Below are records to repeat exactly. Omit the pictures from the copy.
■ ■ ■ ■
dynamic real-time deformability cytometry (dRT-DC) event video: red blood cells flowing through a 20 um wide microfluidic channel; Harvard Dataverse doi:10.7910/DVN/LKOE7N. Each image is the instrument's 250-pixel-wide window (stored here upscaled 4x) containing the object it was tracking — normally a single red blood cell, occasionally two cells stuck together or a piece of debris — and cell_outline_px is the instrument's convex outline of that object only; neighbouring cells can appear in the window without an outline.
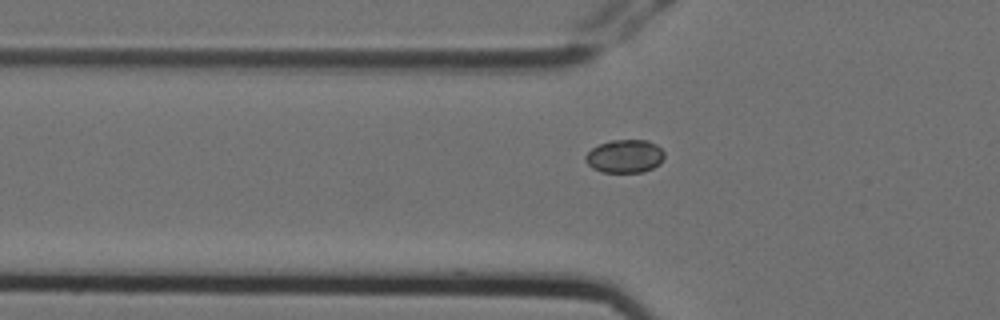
{"species": "Egyptian fruit bat (a non-hibernating species)", "species_latin": "Rousettus aegyptiacus", "temperature_condition": "cold", "stored_images_in_passage": 5, "camera_frame_rate_fps": 3000, "um_per_image_px": 0.085, "animal": {"sex": "female"}, "frame": {"image": 1, "passage_image": 5, "time_ms": 1.333, "image_size_px": [1000, 320], "cell_outline_px": [[664, 156], [660, 164], [644, 172], [600, 172], [592, 168], [584, 160], [584, 156], [592, 148], [600, 144], [612, 140], [648, 140], [656, 144], [664, 152]], "centroid_in_image_um": [53.1, 13.28], "position_along_channel_um": 72.7, "area_um2": 15.32}}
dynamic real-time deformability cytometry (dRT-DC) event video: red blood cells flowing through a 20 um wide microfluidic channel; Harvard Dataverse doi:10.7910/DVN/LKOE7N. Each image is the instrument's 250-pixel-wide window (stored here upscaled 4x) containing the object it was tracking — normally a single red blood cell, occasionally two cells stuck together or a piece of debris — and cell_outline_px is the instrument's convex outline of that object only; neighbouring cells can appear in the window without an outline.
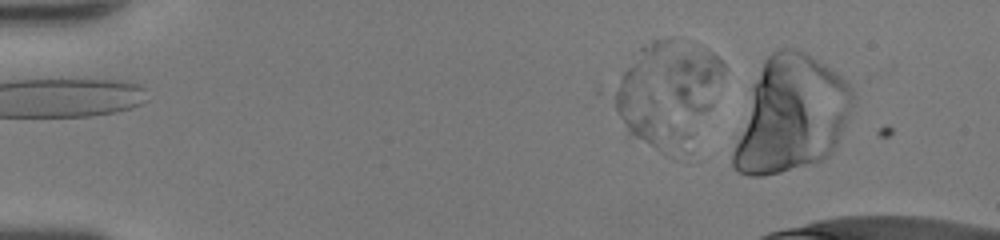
{"species": "human", "species_latin": "Homo sapiens", "temperature_condition": "room temperature", "stored_images_in_passage": 3, "camera_frame_rate_fps": 3000, "um_per_image_px": 0.085, "donor": {"sex": "female"}, "frame": {"image": 1, "passage_image": 2, "time_ms": 0.333, "image_size_px": [1000, 240], "cell_outline_px": [[656, 148], [628, 132], [596, 92], [596, 88], [600, 84], [628, 68], [636, 64], [656, 132]], "centroid_in_image_um": [53.5, 8.83], "position_along_channel_um": 31.5, "area_um2": 18.38}}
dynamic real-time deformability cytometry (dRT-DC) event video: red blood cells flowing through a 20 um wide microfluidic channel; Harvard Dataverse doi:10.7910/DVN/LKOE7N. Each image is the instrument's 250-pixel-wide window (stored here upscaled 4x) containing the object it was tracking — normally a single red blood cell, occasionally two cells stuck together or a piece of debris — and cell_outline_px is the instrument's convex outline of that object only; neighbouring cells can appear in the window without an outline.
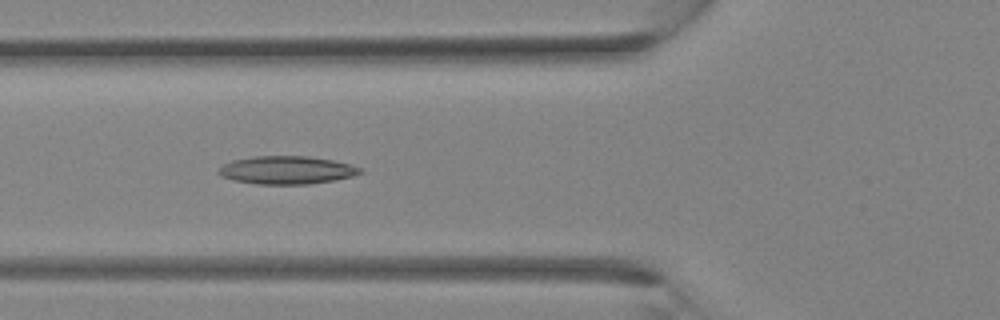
{"species": "Egyptian fruit bat (a non-hibernating species)", "species_latin": "Rousettus aegyptiacus", "temperature_condition": "room temperature", "stored_images_in_passage": 35, "camera_frame_rate_fps": 3000, "um_per_image_px": 0.085, "animal": {"sex": "female"}, "frame": {"image": 1, "passage_image": 13, "time_ms": 4.0, "image_size_px": [1000, 320], "cell_outline_px": [[364, 172], [352, 176], [336, 180], [308, 184], [256, 184], [232, 180], [220, 176], [216, 172], [224, 164], [232, 160], [252, 156], [308, 156], [332, 160], [364, 168]], "centroid_in_image_um": [24.36, 14.46], "position_along_channel_um": 101.4, "area_um2": 23.29}}
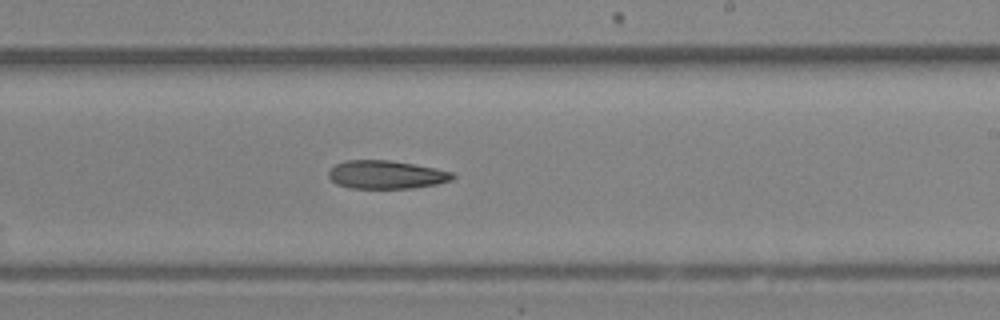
{"frame": {"image": 2, "passage_image": 21, "time_ms": 6.667, "image_size_px": [1000, 320], "cell_outline_px": [[456, 176], [452, 180], [436, 184], [416, 188], [352, 188], [336, 184], [328, 176], [328, 172], [336, 164], [344, 160], [388, 160], [436, 168], [452, 172]], "centroid_in_image_um": [32.84, 14.85], "position_along_channel_um": 256.2, "area_um2": 20.4}}
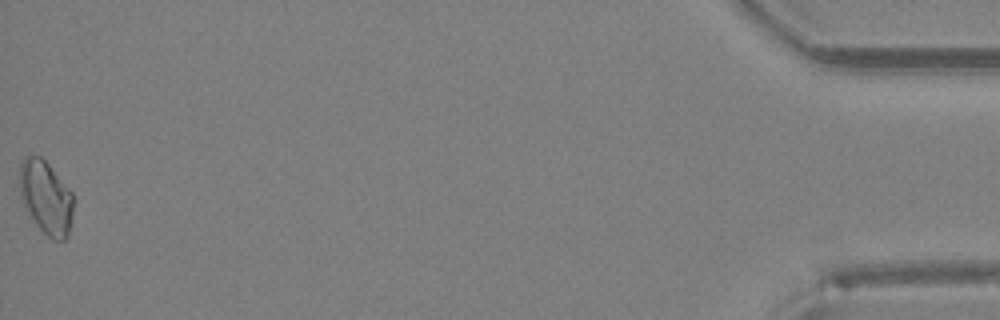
{"frame": {"image": 3, "passage_image": 35, "time_ms": 11.333, "image_size_px": [1000, 320], "cell_outline_px": [[72, 216], [68, 236], [64, 240], [52, 240], [36, 224], [24, 204], [20, 196], [20, 164], [24, 156], [40, 156], [48, 164], [72, 192]], "centroid_in_image_um": [3.91, 16.78], "position_along_channel_um": 431.3, "area_um2": 22.6}}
■ ■ ■ ■
Response for this exercise>
dynamic real-time deformability cytometry (dRT-DC) event video: red blood cells flowing through a 20 um wide microfluidic channel; Harvard Dataverse doi:10.7910/DVN/LKOE7N. Each image is the instrument's 250-pixel-wide window (stored here upscaled 4x) containing the object it was tracking — normally a single red blood cell, occasionally two cells stuck together or a piece of debris — and cell_outline_px is the instrument's convex outline of that object only; neighbouring cells can appear in the window without an outline.
{"species": "Egyptian fruit bat (a non-hibernating species)", "species_latin": "Rousettus aegyptiacus", "temperature_condition": "cold", "stored_images_in_passage": 5, "camera_frame_rate_fps": 3000, "um_per_image_px": 0.085, "animal": {"sex": "female"}, "frame": {"image": 1, "passage_image": 5, "time_ms": 1.333, "image_size_px": [1000, 320], "cell_outline_px": [[664, 156], [660, 164], [644, 172], [600, 172], [592, 168], [584, 160], [584, 156], [592, 148], [600, 144], [612, 140], [648, 140], [656, 144], [664, 152]], "centroid_in_image_um": [53.1, 13.28], "position_along_channel_um": 72.7, "area_um2": 15.32}}
dynamic real-time deformability cytometry (dRT-DC) event video: red blood cells flowing through a 20 um wide microfluidic channel; Harvard Dataverse doi:10.7910/DVN/LKOE7N. Each image is the instrument's 250-pixel-wide window (stored here upscaled 4x) containing the object it was tracking — normally a single red blood cell, occasionally two cells stuck together or a piece of debris — and cell_outline_px is the instrument's convex outline of that object only; neighbouring cells can appear in the window without an outline.
{"species": "human", "species_latin": "Homo sapiens", "temperature_condition": "room temperature", "stored_images_in_passage": 3, "camera_frame_rate_fps": 3000, "um_per_image_px": 0.085, "donor": {"sex": "female"}, "frame": {"image": 1, "passage_image": 2, "time_ms": 0.333, "image_size_px": [1000, 240], "cell_outline_px": [[656, 148], [628, 132], [596, 92], [596, 88], [600, 84], [628, 68], [636, 64], [656, 132]], "centroid_in_image_um": [53.5, 8.83], "position_along_channel_um": 31.5, "area_um2": 18.38}}
dynamic real-time deformability cytometry (dRT-DC) event video: red blood cells flowing through a 20 um wide microfluidic channel; Harvard Dataverse doi:10.7910/DVN/LKOE7N. Each image is the instrument's 250-pixel-wide window (stored here upscaled 4x) containing the object it was tracking — normally a single red blood cell, occasionally two cells stuck together or a piece of debris — and cell_outline_px is the instrument's convex outline of that object only; neighbouring cells can appear in the window without an outline.
{"species": "Egyptian fruit bat (a non-hibernating species)", "species_latin": "Rousettus aegyptiacus", "temperature_condition": "room temperature", "stored_images_in_passage": 35, "camera_frame_rate_fps": 3000, "um_per_image_px": 0.085, "animal": {"sex": "female"}, "frame": {"image": 1, "passage_image": 13, "time_ms": 4.0, "image_size_px": [1000, 320], "cell_outline_px": [[364, 172], [352, 176], [336, 180], [308, 184], [256, 184], [232, 180], [220, 176], [216, 172], [224, 164], [232, 160], [252, 156], [308, 156], [332, 160], [364, 168]], "centroid_in_image_um": [24.36, 14.46], "position_along_channel_um": 101.4, "area_um2": 23.29}}
{"frame": {"image": 2, "passage_image": 21, "time_ms": 6.667, "image_size_px": [1000, 320], "cell_outline_px": [[456, 176], [452, 180], [436, 184], [416, 188], [352, 188], [336, 184], [328, 176], [328, 172], [336, 164], [344, 160], [388, 160], [436, 168], [452, 172]], "centroid_in_image_um": [32.84, 14.85], "position_along_channel_um": 256.2, "area_um2": 20.4}}
{"frame": {"image": 3, "passage_image": 35, "time_ms": 11.333, "image_size_px": [1000, 320], "cell_outline_px": [[72, 216], [68, 236], [64, 240], [52, 240], [36, 224], [24, 204], [20, 196], [20, 164], [24, 156], [40, 156], [48, 164], [72, 192]], "centroid_in_image_um": [3.91, 16.78], "position_along_channel_um": 431.3, "area_um2": 22.6}}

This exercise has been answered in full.